Supplemental Figure 4: Effect of storage time on TLR-stimulant content of pre-prepared meals.
Four identical examples of representative pre-prepared meals (2x lasagne and 2x spaghetti bolognese), were purchased from local supermarkets and stored at refrigeration temperature for the periods indicated in Supp Fig 3 relative to the advertised ‘best before’ date on the package. TLR2- and TLR4-stimulants (panels A and B, respectively) were measured in each food extract using HEK-293 transfectants as described in the methods section. Results are presented as mean biological activities relative to Pam3CSK4 (TLR2-stimulants) or E. coli LPS (TLR4-stimulants).

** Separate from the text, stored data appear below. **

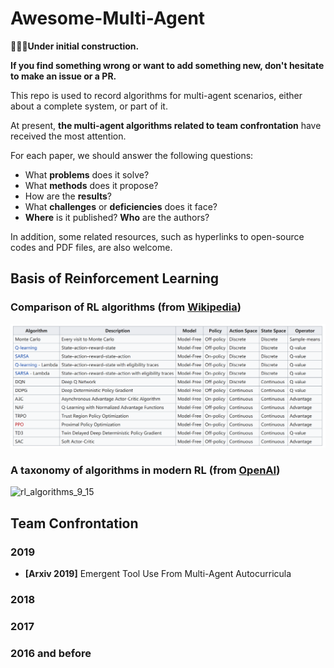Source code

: # Awesome-Multi-Agent

**:running::running::running:Under initial construction.**

**If you find something wrong or want to add something new, don't hesitate to make an issue or a PR.**

This repo is used to record  algorithms for multi-agent scenarios, either about a complete system, or part of it. 

At present, **the multi-agent algorithms related to team confrontation** have received the most attention.

For each paper, we should answer the following questions:
- What **problems** does it solve?
- What **methods** does it propose?
- How are the **results**?
- What **challenges** or **deficiencies** does it face?
- **Where** is it published? **Who** are the authors?

In addition, some related resources, such as hyperlinks to open-source codes and PDF files, are also welcome.

## Basis of Reinforcement Learning

### Comparison of RL algorithms (from [Wikipedia](https://en.wikipedia.org/wiki/Reinforcement_learning))
![1569218477168](./_assets/1569218477168.png)

### A taxonomy of algorithms in modern RL (from [OpenAI](https://spinningup.openai.com/en/latest/spinningup/rl_intro2.html#citations-below))
![rl_algorithms_9_15](https://spinningup.openai.com/en/latest/_images/rl_algorithms_9_15.svg)

## Team Confrontation

### 2019
- **[Arxiv 2019]** Emergent Tool Use From Multi-Agent Autocurricula

### 2018 

### 2017

### 2016 and before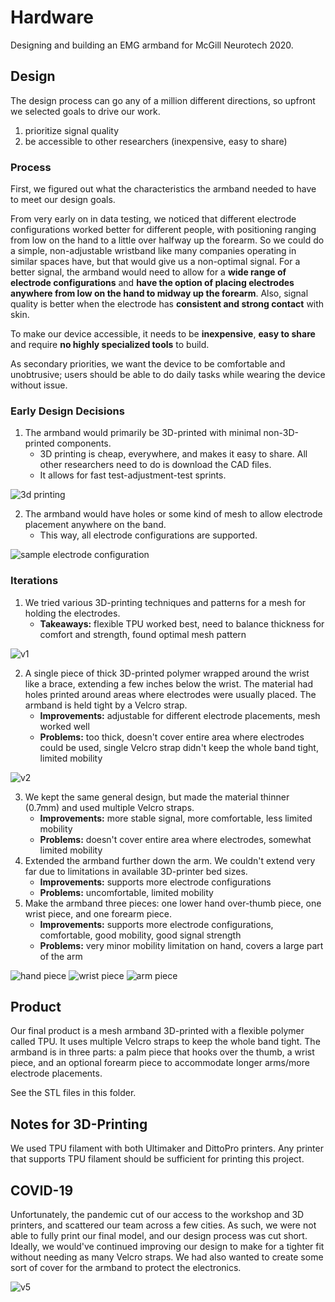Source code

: # Hardware

Designing and building an EMG armband for McGill Neurotech 2020.

## Design
The design process can go any of a million different directions, so upfront we selected goals to drive our work. 
1. prioritize signal quality
2. be accessible to other researchers (inexpensive, easy to share)

### Process
First, we figured out what the characteristics the armband needed to have to meet our design goals. 

From very early on in data testing, we noticed that different electrode configurations worked better for different people, with positioning ranging from low on the hand to a little over halfway up the forearm. So we could do a simple, non-adjustable wristband like many companies operating in similar spaces have, but that would give us a non-optimal signal. For a better signal, the armband would need to allow for a **wide range of electrode configurations** and **have the option of placing electrodes anywhere from low on the hand to midway up the forearm**. Also, signal quality is better when the electrode has **consistent and strong contact** with skin.

To make our device accessible, it needs to be **inexpensive**, **easy to share** and require **no highly specialized tools** to build.

As secondary priorities, we want the device to be comfortable and unobtrusive; users should be able to do daily tasks while wearing the device without issue.

### Early Design Decisions
1. The armband would primarily be 3D-printed with minimal non-3D-printed components. 
	* 3D printing is cheap, everywhere, and makes it easy to share. All other researchers need to do is download the CAD files.
	* It allows for fast test-adjustment-test sprints.

![3d printing](https://github.com/NTX-McGill/NeuroTechX-McGill-2020/blob/main/hardware/img/3d-printing.JPG?raw=true)

2. The armband would have holes or some kind of mesh to allow electrode placement anywhere on the band.
	* This way, all electrode configurations are supported.

![sample electrode configuration](https://github.com/NTX-McGill/NeuroTechX-McGill-2020/blob/main/hardware/img/electrode-config.JPG?raw=true)

### Iterations
1. We tried various 3D-printing techniques and patterns for a mesh for holding the electrodes.
	* **Takeaways:** flexible TPU worked best, need to balance thickness for comfort and strength, found optimal mesh pattern

![v1](https://github.com/NTX-McGill/NeuroTechX-McGill-2020/blob/main/hardware/img/v1.JPG?raw=true)

2. A single piece of thick 3D-printed polymer wrapped around the wrist like a brace, extending a few inches below the wrist. The material had holes printed around areas where electrodes were usually placed. The armband is held tight by a Velcro strap.
	* **Improvements:** adjustable for different electrode placements, mesh worked well 
	* **Problems:** too thick, doesn't cover entire area where electrodes could be used, single Velcro strap didn't keep the whole band tight, limited mobility

![v2](https://github.com/NTX-McGill/NeuroTechX-McGill-2020/blob/main/hardware/img/v2.JPG?raw=true)

3. We kept the same general design, but made the material thinner (0.7mm) and used multiple Velcro straps.
	* **Improvements:** more stable signal, more comfortable, less limited mobility
	* **Problems:** doesn't cover entire area where electrodes, somewhat limited mobility
4. Extended the armband further down the arm. We couldn't extend very far due to limitations in available 3D-printer bed sizes.
	* **Improvements:** supports more electrode configurations
	* **Problems:** uncomfortable, limited mobility
5. Make the armband three pieces: one lower hand over-thumb piece, one wrist piece, and one forearm piece.
	* **Improvements:** supports more electrode configurations, comfortable, good mobility, good signal strength
	* **Problems:** very minor mobility limitation on hand, covers a large part of the arm

![hand piece](https://github.com/NTX-McGill/NeuroTechX-McGill-2020/blob/main/hardware/img/hand-piece.png?raw=true)
![wrist piece](https://github.com/NTX-McGill/NeuroTechX-McGill-2020/blob/main/hardware/img/wrist-piece.png?raw=true)
![arm piece](https://github.com/NTX-McGill/NeuroTechX-McGill-2020/blob/main/hardware/img/arm-piece.png?raw=true)

## Product
Our final product is a mesh armband 3D-printed with a flexible polymer called TPU. It uses multiple Velcro straps to keep the whole band tight. The armband is in three parts: a palm piece that hooks over the thumb, a wrist piece, and an optional forearm piece to accommodate longer arms/more electrode placements.

See the STL files in this folder.

## Notes for 3D-Printing

We used TPU filament with both Ultimaker and DittoPro printers. Any printer that supports TPU filament should be sufficient for printing this project.

## COVID-19

Unfortunately, the pandemic cut of our access to the workshop and 3D printers, and scattered our team across a few cities. As such, we were not able to fully print our final model, and our design process was cut short. Ideally, we would've continued improving our design to make for a tighter fit without needing as many Velcro straps. We had also wanted to create some sort of cover for the armband to protect the electronics.

![v5](https://github.com/NTX-McGill/NeuroTechX-McGill-2020/blob/main/hardware/img/v5.jpg?raw=true)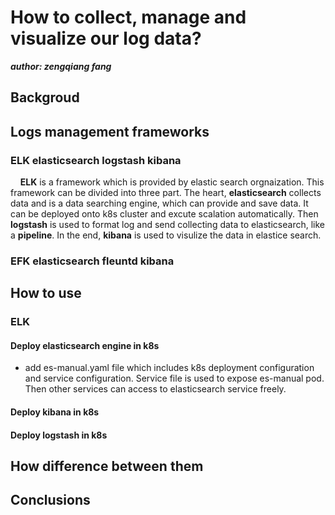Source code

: # How to collect, manage and visualize our log data?

***author: zengqiang fang***

## Backgroud

## Logs management frameworks

### ELK elasticsearch logstash kibana

&nbsp;&nbsp;&nbsp;&nbsp;**ELK** is a framework which is provided by elastic search orgnaization. This framework can be divided into three part. The heart, **elasticsearch** collects data and is a data searching engine, which can provide and save data. It can be deployed onto k8s cluster and excute scalation automatically. Then **logstash** is used to format log and send collecting data to elasticsearch, like a **pipeline**. In the end, **kibana** is used to visulize the data in elastice search.

### EFK elasticsearch fleuntd kibana

## How to use

### ELK

#### Deploy elasticsearch engine in k8s

* add es-manual.yaml file which includes k8s deployment configuration and service configuration. Service file is used to expose es-manual pod. Then other services can access to elasticsearch service freely.

#### Deploy kibana in k8s

#### Deploy logstash in k8s

## How difference between them

## Conclusions
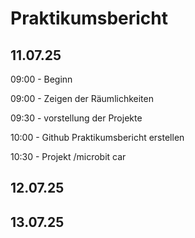 # Praktikumsbericht

## 11.07.25
09:00 - Beginn 

09:00 - Zeigen der Räumlichkeiten

09:30 - vorstellung der Projekte 

10:00 - Github Praktikumsbericht erstellen 

10:30 - Projekt /microbit car 

## 12.07.25
## 13.07.25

Supplemental Figure 5: Serum endotoxin and endotoxin neutralisation capacity before and after chronic low and high PAMP diet interventions.
Serum endotoxin was measured in fasted samples from healthy male subjects (n=11) at study entry (visit 1), after 7 days low pathogen-associated molecular pattern (PAMP) diet (visit 2) and after 4 days high PAMP diet (visit 3), using the kinetic limulus amoebocyte lysate assay after denaturation of limulus-activity masking proteins in plasma by heating at 70oC for 10 minutes (A). In order to measure endotoxin neutralisation capacity (ENC), this heating step was omitted and plasma samples were spiked with 20 ng/ml LPS for 1 h prior to assay. ENC is expressed as a percentage suppression of the signal induced by 20 ng/ml LPS in the absence of plasma (B). Results are presented as means ± SE.